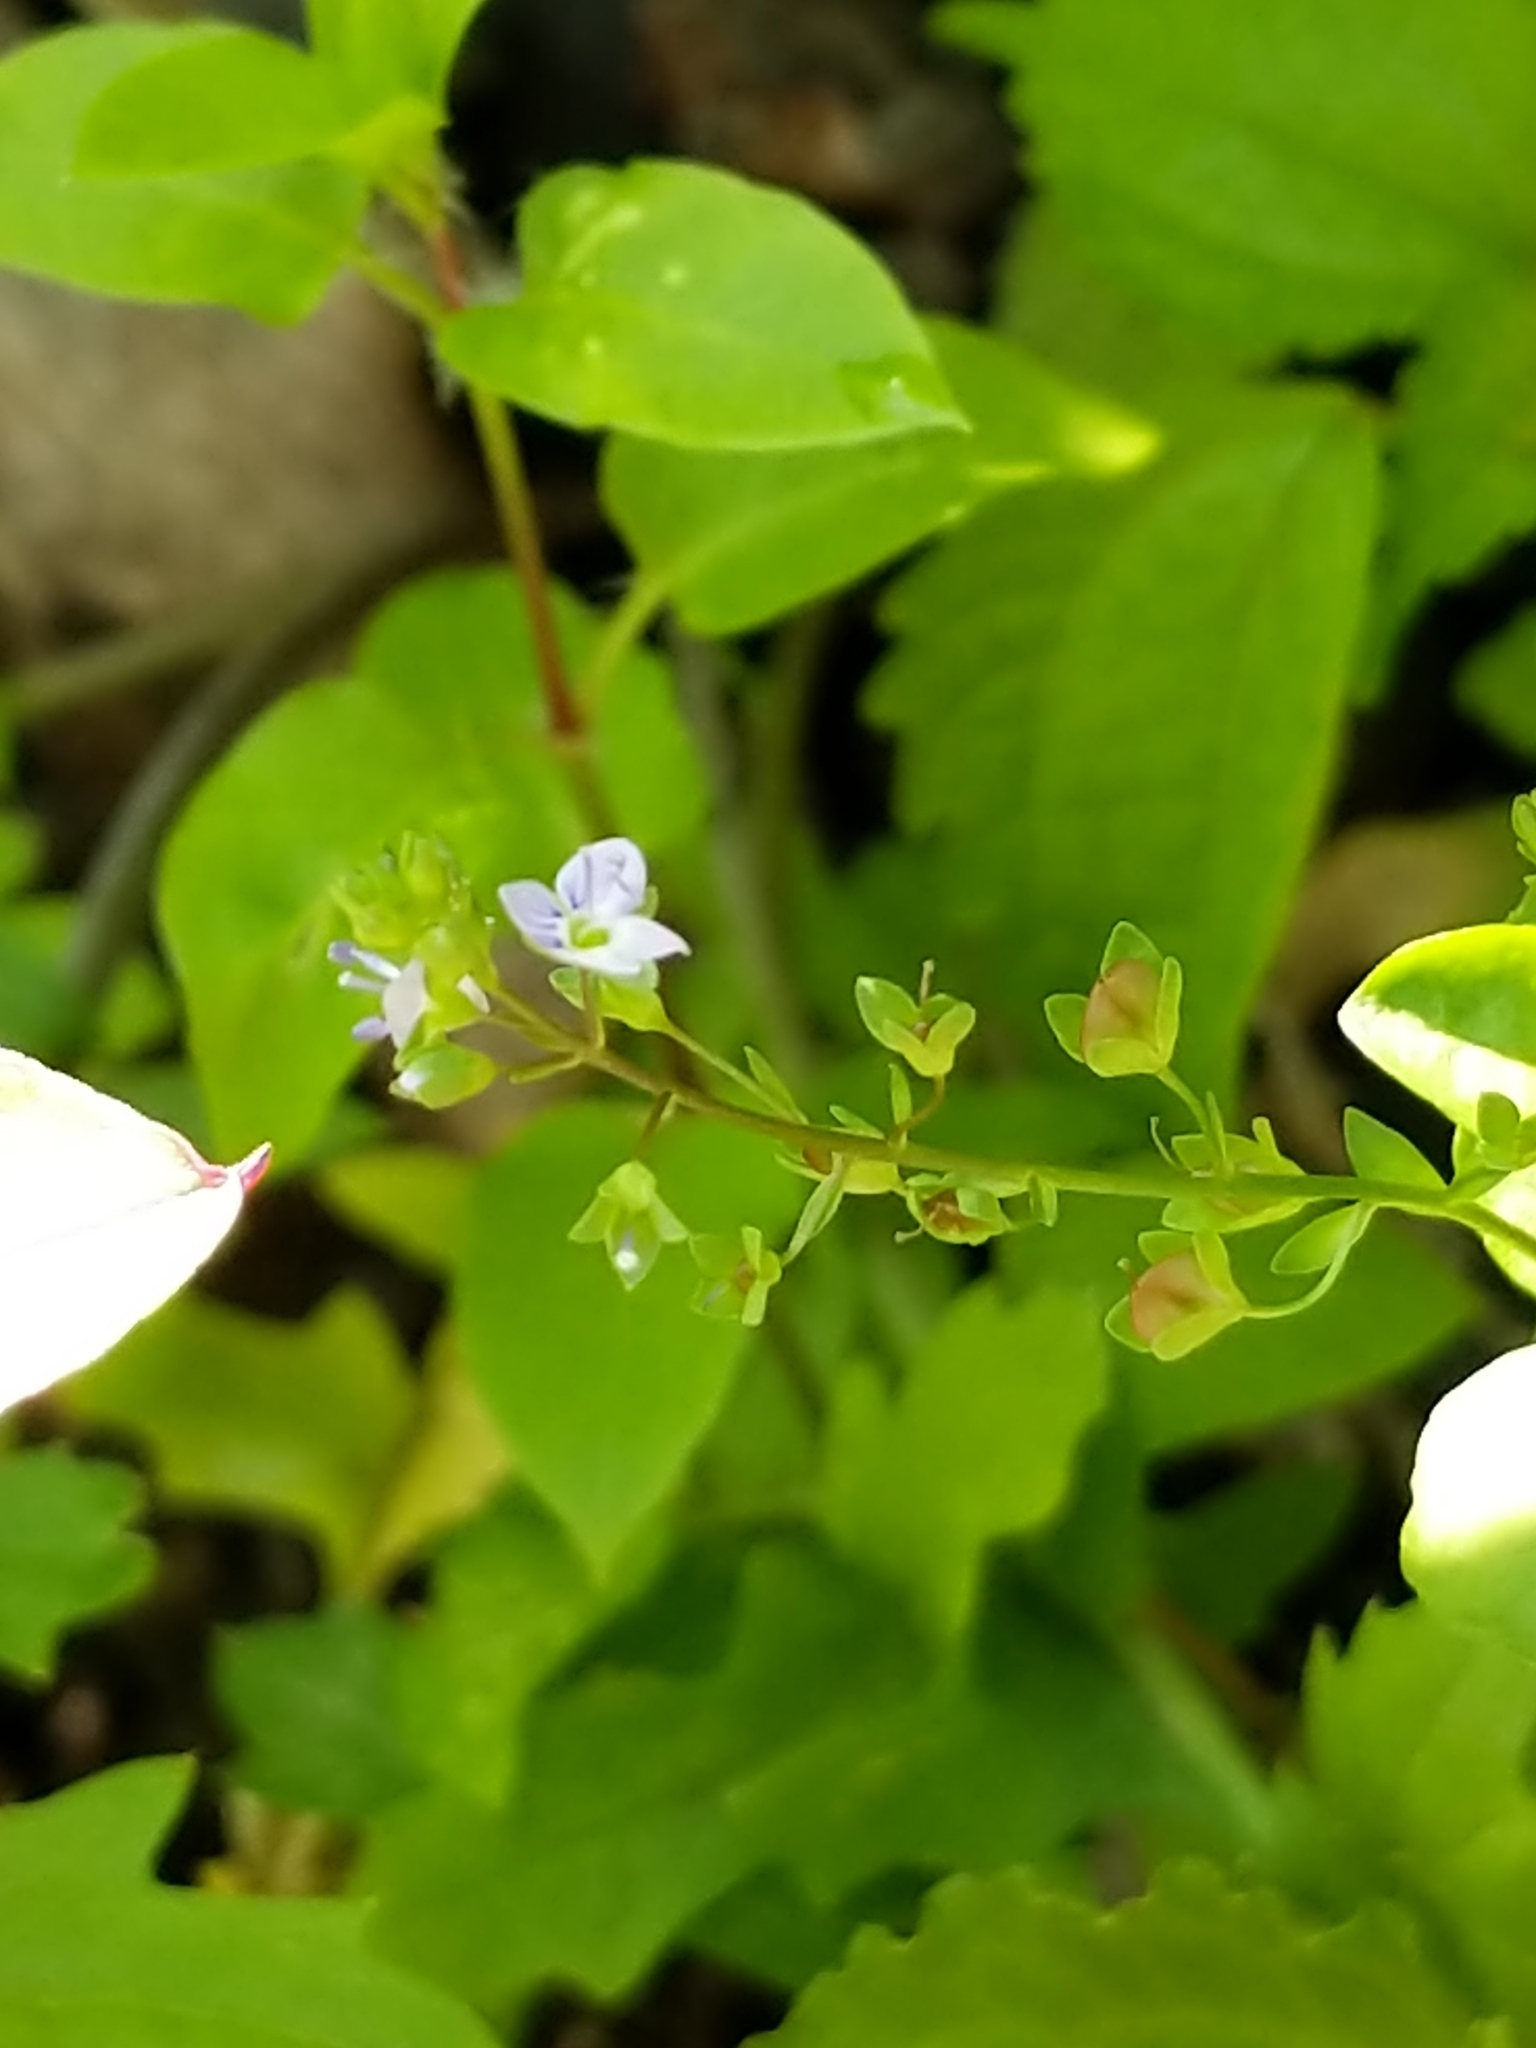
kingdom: Plantae
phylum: Tracheophyta
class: Magnoliopsida
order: Lamiales
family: Plantaginaceae
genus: Veronica
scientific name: Veronica anagallis-aquatica
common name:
+++
Retype the lines above exactly as they appear, leaving the picture out of your answer.

▶ **Completed exercise**
kingdom: Plantae
phylum: Tracheophyta
class: Magnoliopsida
order: Lamiales
family: Plantaginaceae
genus: Veronica
scientific name: Veronica anagallis-aquatica
common name:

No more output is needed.